“If the Alliance for Hippocratic Medicine and other plaintiffs lack standing, why did the court take the case in the first place, and why did it take so long (three months) to figure out this obvious legal standard?”
— Richard Dasheiff, M.D., Plano, Texas
Hi Richard,
Both the trial and the appeals courts in the mifepristone case found that the anti-abortion plaintiffs had legal standing to bring their lawsuit. So if the Supreme Court hadn’t taken the case and reversed that clear legal error, then that would have permitted the challenge that endangered access to the medication. That’s why the federal government appealed to the Supreme Court for the reversal that came Thursday in FDA v. Alliance for Hippocratic Medicine.
As for the timing of the decision following the March 26 hearing, that requires some educated speculation. But it’s not unusual in the broader scheme of things.
The March 26 hearing to the June 13 decision timeline isn’t very long for a Supreme Court case. That’s especially so in a significant appeal that doesn’t hinge on the court ruling by a particular date — as opposed to cases where, for example, a specific law is about to take effect imminently or someone is about to be executed. The lower court ruling in the mifepristone case was on hold pending Supreme Court review.
The case was also argued toward the end of the court’s term, which starts in October and typically sees the final decisions issued by July. By this point in the term, the justices’ work has piled up as they seek to issue their rulings, which they publish on a rolling basis. Several crucial appeals are still awaiting a decision. Some of those most significant cases weren’t argued until April, including Donald Trump’s criminal immunity claim and another important abortion case involving Idaho’s near-total ban.

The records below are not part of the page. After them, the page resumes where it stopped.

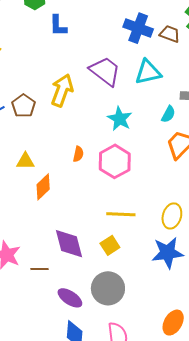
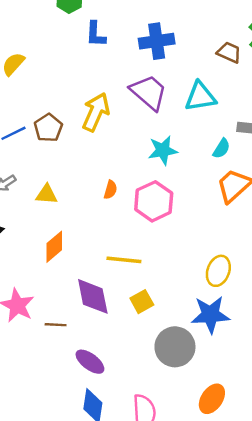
blue cross: (138, 28) -> (157, 41), moved, turned -32
cyan star: (120, 119) -> (163, 150), turned 30
orange diamond: (43, 187) -> (54, 247), moved
yellow line: (121, 214) -> (124, 260), moved
gray circle: (108, 288) -> (175, 347), moved

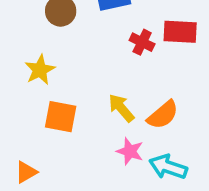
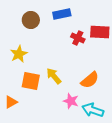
yellow arrow: (121, 108) -> (54, 76), moved
orange triangle: (26, 172) -> (11, 102), moved

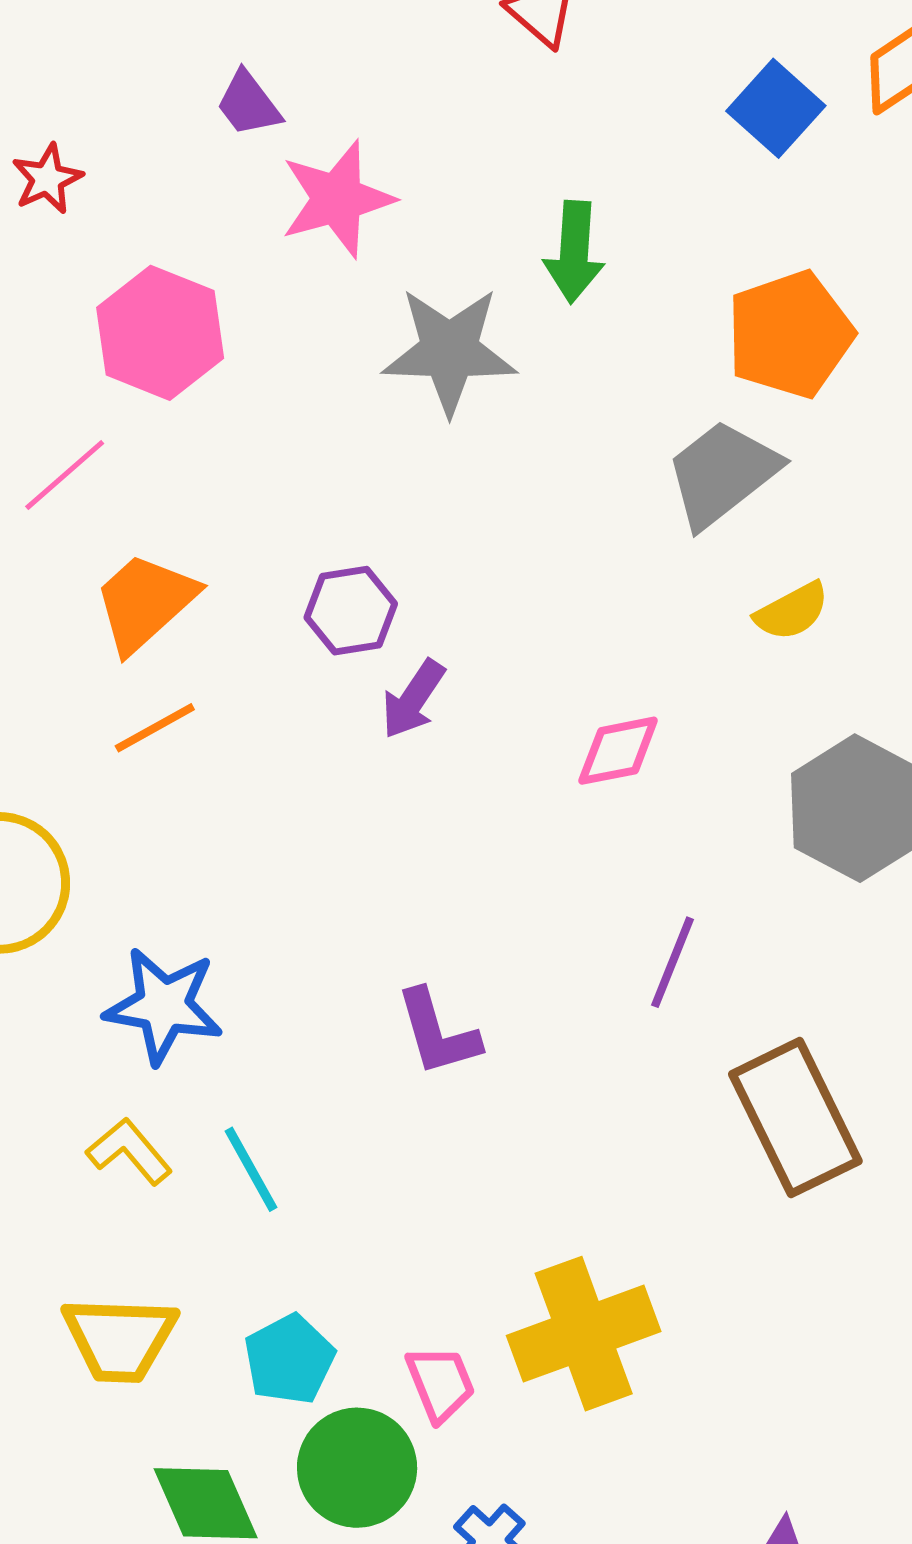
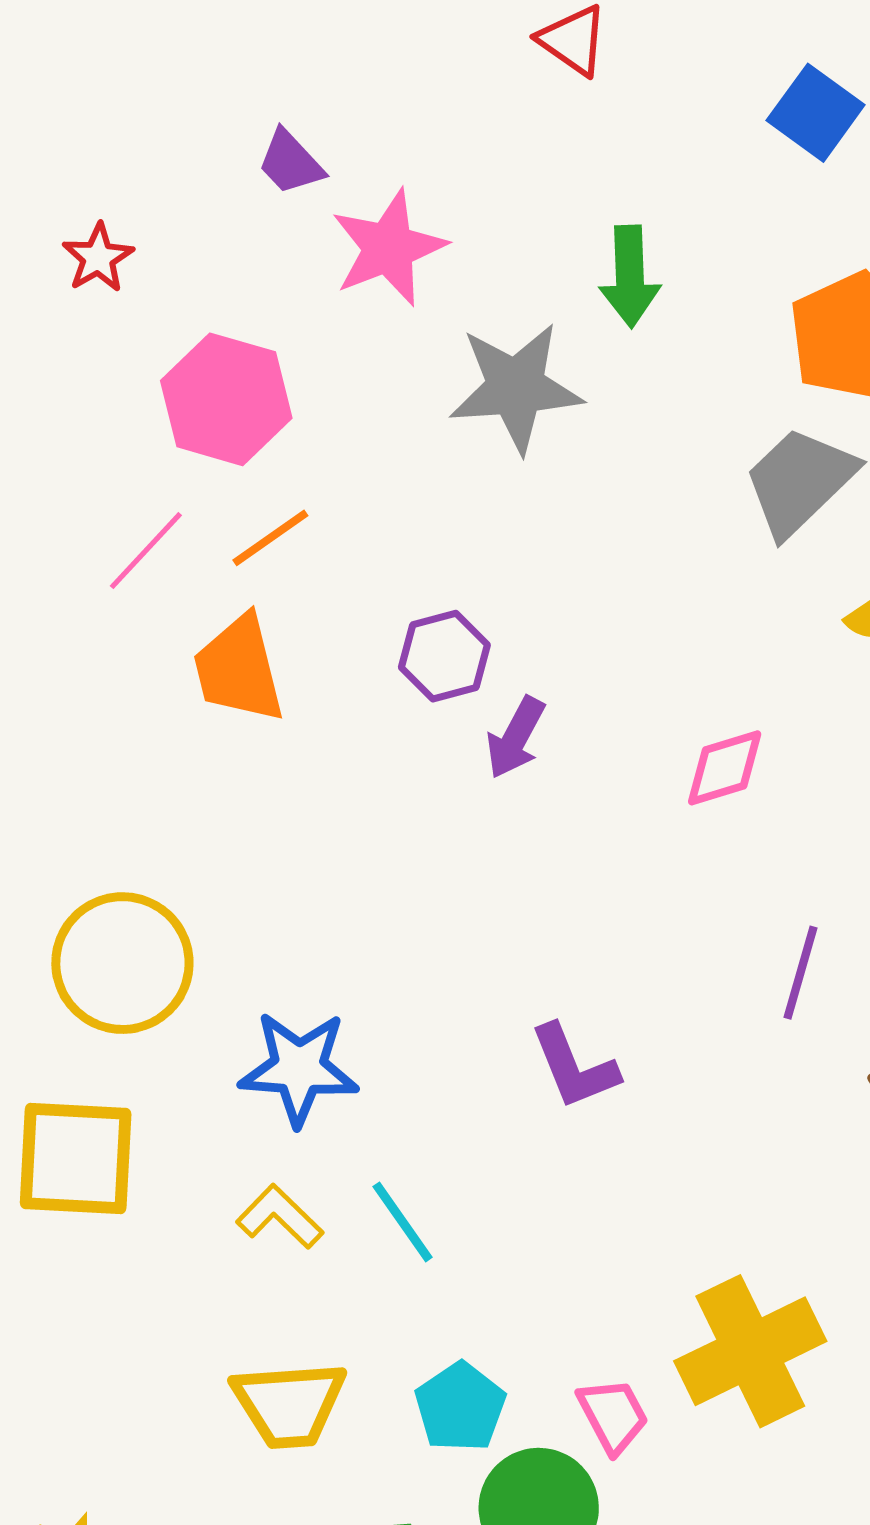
orange trapezoid: (145, 602) -> (239, 669), turned -56
orange line: (155, 728) -> (270, 538), moved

The latter case, Moyle v. United States, was argued on April 24. Justice Brett Kavanaugh’s unanimous mifepristone ruling cited comments by the government’s lawyer from that late-April hearing that reiterated conscience protections for anti-abortion doctors. Whatever effect those comments had on the mifepristone case outcome, Kavanaugh found them worth referencing in his decision — whatever delay, if any, that added to its publication.